(Modification records)
# # # #

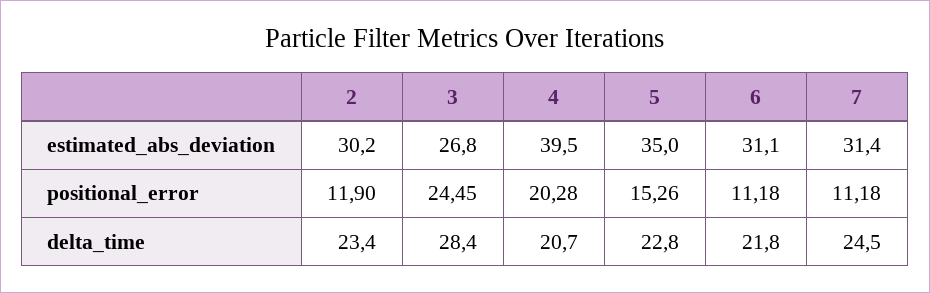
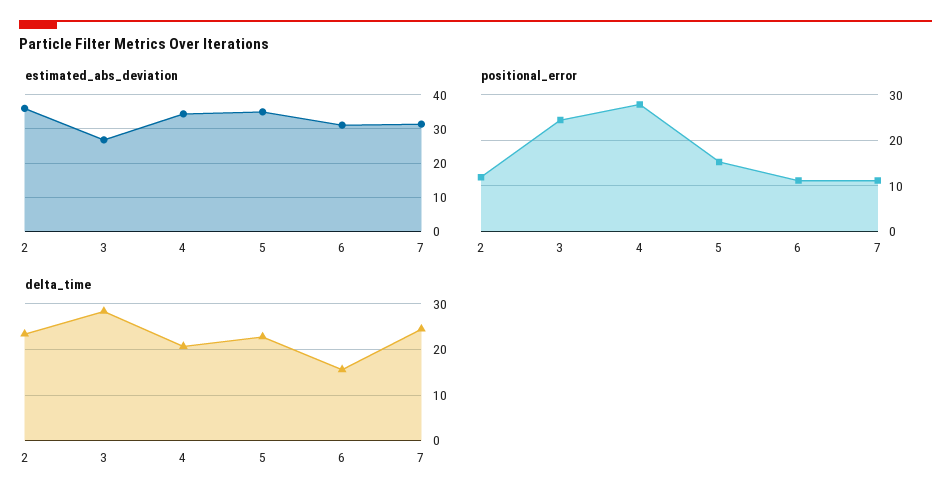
  {
    "estimated_abs_deviation": {
-     "2": 30.2,
+     "2": 36,
      "3": 26.8,
-     "4": 39.5,
+     "4": 34,
      "5": 35,
      "6": 31.1,
      "7": 31.4
    },
    "positional_error": {
      "2": 11.9,
      "3": 24.45,
-     "4": 20.28,
+     "4": 28,
      "5": 15.26,
      "6": 11.18,
      "7": 11.18
    },
    "delta_time": {
      "2": 23.4,
      "3": 28.4,
      "4": 20.7,
      "5": 22.8,
-     "6": 21.8,
+     "6": 16,
      "7": 24.5
    }
  }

# # # #

Would you set down each line of the data exactly, with no images included?

  {
    "estimated_abs_deviation": {
-     "2": 30.2,
+     "2": 36,
      "3": 26.8,
-     "4": 39.5,
+     "4": 34,
      "5": 35,
      "6": 31.1,
      "7": 31.4
    },
    "positional_error": {
      "2": 11.9,
      "3": 24.45,
-     "4": 20.28,
+     "4": 28,
      "5": 15.26,
      "6": 11.18,
      "7": 11.18
    },
    "delta_time": {
      "2": 23.4,
      "3": 28.4,
      "4": 20.7,
      "5": 22.8,
-     "6": 21.8,
+     "6": 16,
      "7": 24.5
    }
  }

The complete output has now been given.